→ Problem statement: Repeat every record exactly, omitting the pictures.

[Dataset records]
-------
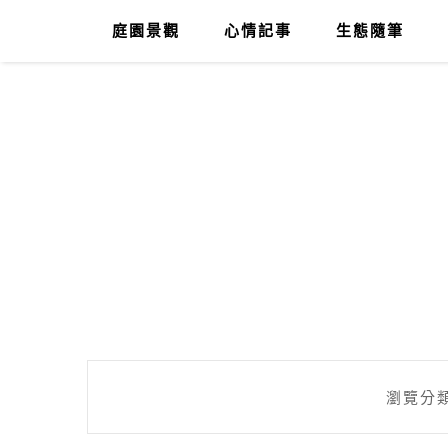
庭園景觀
心情記事
生態隨筆
瀏覽分類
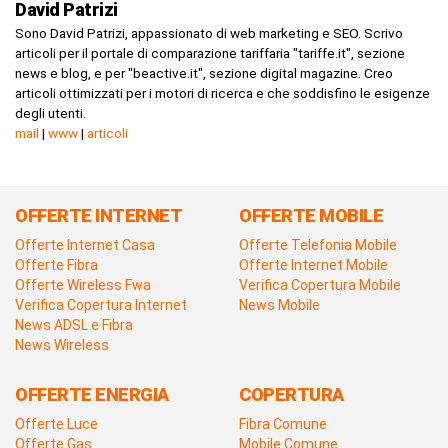
David Patrizi
Sono David Patrizi, appassionato di web marketing e SEO. Scrivo
articoli per il portale di comparazione tariffaria "tariffe.it", sezione
news e blog, e per "beactive.it", sezione digital magazine. Creo
articoli ottimizzati per i motori di ricerca e che soddisfino le esigenze
degli utenti.
mail
|
www
|
articoli
OFFERTE INTERNET
OFFERTE MOBILE
Offerte Internet Casa
Offerte Telefonia Mobile
Offerte Fibra
Offerte Internet Mobile
Offerte Wireless Fwa
Verifica Copertura Mobile
Verifica Copertura Internet
News Mobile
News ADSL e Fibra
News Wireless
OFFERTE ENERGIA
COPERTURA
Offerte Luce
Fibra Comune
Offerte Gas
Mobile Comune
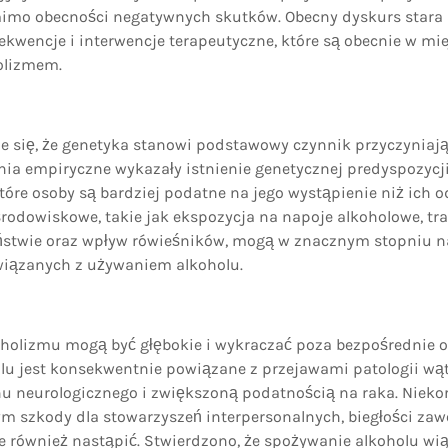
imo obecności negatywnych skutków. Obecny dyskurs stara s
kwencje i interwencje terapeutyczne, które są obecnie w mie
holizmem.
e się, że genetyka stanowi podstawowy czynnik przyczyniają
ia empiryczne wykazały istnienie genetycznej predyspozycj
które osoby są bardziej podatne na jego wystąpienie niż ich 
środowiskowe, takie jak ekspozycja na napoje alkoholowe, t
ństwie oraz wpływ rówieśników, mogą w znacznym stopniu nas
wiązanych z używaniem alkoholu.
holizmu mogą być głębokie i wykraczać poza bezpośrednie ok
lu jest konsekwentnie powiązane z przejawami patologii wąt
u neurologicznego i zwiększoną podatnością na raka. Nieko
m szkody dla stowarzyszeń interpersonalnych, biegłości zawo
 również nastąpić. Stwierdzono, że spożywanie alkoholu wią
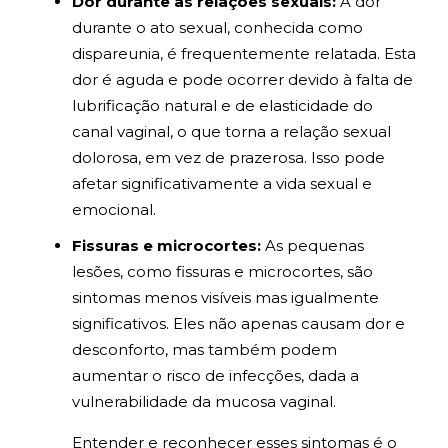
Dor durante as relações sexuais:
A dor
durante o ato sexual, conhecida como
dispareunia, é frequentemente relatada. Esta
dor é aguda e pode ocorrer devido à falta de
lubrificação natural e de elasticidade do
canal vaginal, o que torna a relação sexual
dolorosa, em vez de prazerosa. Isso pode
afetar significativamente a vida sexual e
emocional.
Fissuras e microcortes:
As pequenas
lesões, como fissuras e microcortes, são
sintomas menos visíveis mas igualmente
significativos. Eles não apenas causam dor e
desconforto, mas também podem
aumentar o risco de infecções, dada a
vulnerabilidade da mucosa vaginal.
Entender e reconhecer esses sintomas é o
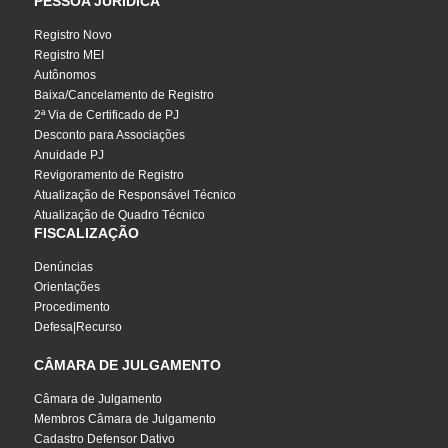
PESSOA JURÍDICA
Registro Novo
Registro MEI
Autônomos
Baixa/Cancelamento de Registro
2ª Via de Certificado de PJ
Desconto para Associações
Anuidade PJ
Revigoramento de Registro
Atualização de Responsável Técnico
Atualização de Quadro Técnico
FISCALIZAÇÃO
Denúncias
Orientações
Procedimento
Defesa|Recurso
CÂMARA DE JULGAMENTO
Câmara de Julgamento
Membros Câmara de Julgamento
Cadastro Defensor Dativo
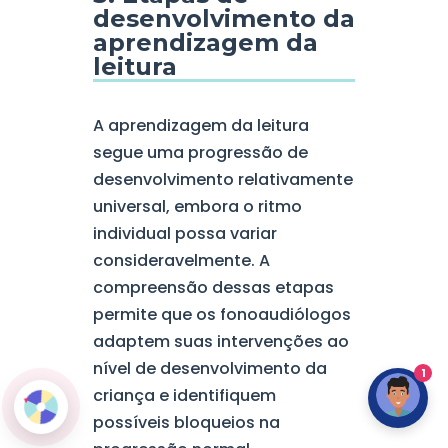
desenvolvimento da
aprendizagem da
leitura
A aprendizagem da leitura
segue uma progressão de
desenvolvimento relativamente
universal, embora o ritmo
individual possa variar
consideravelmente. A
compreensão dessas etapas
permite que os fonoaudiólogos
adaptem suas intervenções ao
nível de desenvolvimento da
1
criança e identifiquem
possíveis bloqueios na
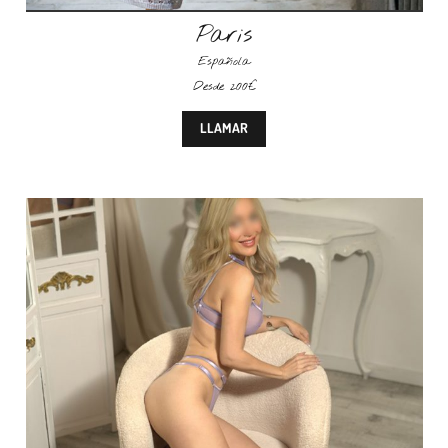
Paris
Española
Desde 200€
LLAMAR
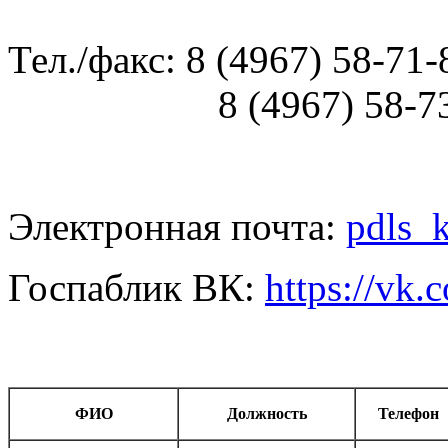
Тел./факс: 8 (4967) 58-71-
8 (4967) 58-73-
Электронная почта:
pdls_
Госпаблик ВК:
https://vk
ФИО
Должность
Телефон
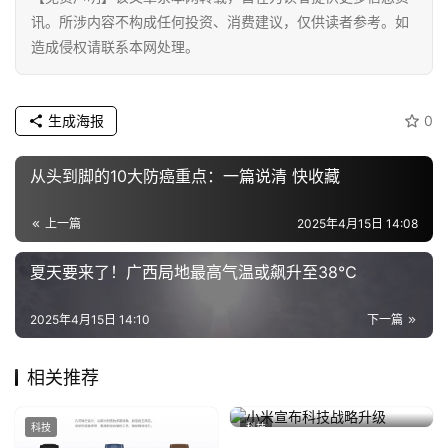
讯。所涉内容不构成任何投资、消费建议，仅供读者参考。如
造成侵权请联系本网处理。
生成海报
0
从头到脚的10大防癌重点：一篇说清 快收藏
上一篇
2025年4月15日 14:08
夏天要来了！广西局地最高气温或飙升至38℃
2025年4月15日 14:10
下一篇
相关推荐
小米宣布科技战略升级
科技
科技
2023年8月15日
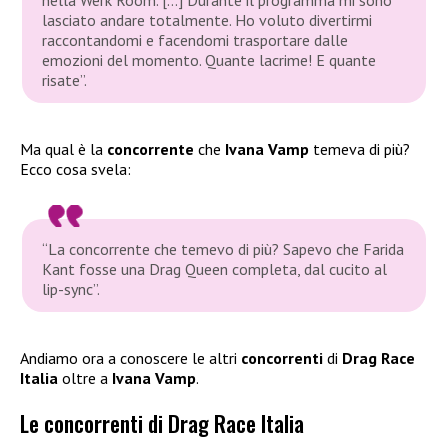
nella Werk Room. […] Durante il programma mi sono
lasciato andare totalmente. Ho voluto divertirmi
raccontandomi e facendomi trasportare dalle
emozioni del momento. Quante lacrime! E quante
risate”.
Ma qual è la
concorrente
che
Ivana Vamp
temeva di più?
Ecco cosa svela:
“La concorrente che temevo di più? Sapevo che Farida
Kant fosse una Drag Queen completa, dal cucito al
lip-sync”.
Andiamo ora a conoscere le altri
concorrenti
di
Drag Race
Italia
oltre a
Ivana Vamp
.
Le concorrenti di Drag Race Italia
-------
→ Task result:
庭園景觀
心情記事
生態隨筆
瀏覽分類
David Patrizi
Sono David Patrizi, appassionato di web marketing e SEO. Scrivo
articoli per il portale di comparazione tariffaria "tariffe.it", sezione
news e blog, e per "beactive.it", sezione digital magazine. Creo
articoli ottimizzati per i motori di ricerca e che soddisfino le esigenze
degli utenti.
mail
|
www
|
articoli
OFFERTE INTERNET
OFFERTE MOBILE
Offerte Internet Casa
Offerte Telefonia Mobile
Offerte Fibra
Offerte Internet Mobile
Offerte Wireless Fwa
Verifica Copertura Mobile
Verifica Copertura Internet
News Mobile
News ADSL e Fibra
News Wireless
OFFERTE ENERGIA
COPERTURA
Offerte Luce
Fibra Comune
Offerte Gas
Mobile Comune
imo obecności negatywnych skutków. Obecny dyskurs stara s
kwencje i interwencje terapeutyczne, które są obecnie w mie
holizmem.
e się, że genetyka stanowi podstawowy czynnik przyczyniają
ia empiryczne wykazały istnienie genetycznej predyspozycj
które osoby są bardziej podatne na jego wystąpienie niż ich 
środowiskowe, takie jak ekspozycja na napoje alkoholowe, t
ństwie oraz wpływ rówieśników, mogą w znacznym stopniu nas
wiązanych z używaniem alkoholu.
holizmu mogą być głębokie i wykraczać poza bezpośrednie ok
lu jest konsekwentnie powiązane z przejawami patologii wąt
u neurologicznego i zwiększoną podatnością na raka. Nieko
m szkody dla stowarzyszeń interpersonalnych, biegłości zawo
 również nastąpić. Stwierdzono, że spożywanie alkoholu wią
Dor durante as relações sexuais:
A dor
durante o ato sexual, conhecida como
dispareunia, é frequentemente relatada. Esta
dor é aguda e pode ocorrer devido à falta de
lubrificação natural e de elasticidade do
canal vaginal, o que torna a relação sexual
dolorosa, em vez de prazerosa. Isso pode
afetar significativamente a vida sexual e
emocional.
Fissuras e microcortes:
As pequenas
lesões, como fissuras e microcortes, são
sintomas menos visíveis mas igualmente
significativos. Eles não apenas causam dor e
desconforto, mas também podem
aumentar o risco de infecções, dada a
vulnerabilidade da mucosa vaginal.
Entender e reconhecer esses sintomas é o
PESSOA JURÍDICA
Registro Novo
Registro MEI
Autônomos
Baixa/Cancelamento de Registro
2ª Via de Certificado de PJ
Desconto para Associações
Anuidade PJ
Revigoramento de Registro
Atualização de Responsável Técnico
Atualização de Quadro Técnico
FISCALIZAÇÃO
Denúncias
Orientações
Procedimento
Defesa|Recurso
CÂMARA DE JULGAMENTO
Câmara de Julgamento
Membros Câmara de Julgamento
Cadastro Defensor Dativo
desenvolvimento da
aprendizagem da
leitura
A aprendizagem da leitura
segue uma progressão de
desenvolvimento relativamente
universal, embora o ritmo
individual possa variar
consideravelmente. A
compreensão dessas etapas
permite que os fonoaudiólogos
adaptem suas intervenções ao
nível de desenvolvimento da
1
criança e identifiquem
possíveis bloqueios na
Paris
Española
Desde 200€
LLAMAR
Тел./факс: 8 (4967) 58-71-
8 (4967) 58-73-
Электронная почта:
pdls_
Госпаблик ВК:
https://vk
ФИО
Должность
Телефон
讯。所涉内容不构成任何投资、消费建议，仅供读者参考。如
造成侵权请联系本网处理。
生成海报
0
从头到脚的10大防癌重点：一篇说清 快收藏
上一篇
2025年4月15日 14:08
夏天要来了！广西局地最高气温或飙升至38℃
2025年4月15日 14:10
下一篇
相关推荐
小米宣布科技战略升级
科技
科技
2023年8月15日
nella Werk Room. […] Durante il programma mi sono
lasciato andare totalmente. Ho voluto divertirmi
raccontandomi e facendomi trasportare dalle
emozioni del momento. Quante lacrime! E quante
risate”.
Ma qual è la
concorrente
che
Ivana Vamp
temeva di più?
Ecco cosa svela:
“La concorrente che temevo di più? Sapevo che Farida
Kant fosse una Drag Queen completa, dal cucito al
lip-sync”.
Andiamo ora a conoscere le altri
concorrenti
di
Drag Race
Italia
oltre a
Ivana Vamp
.
Le concorrenti di Drag Race Italia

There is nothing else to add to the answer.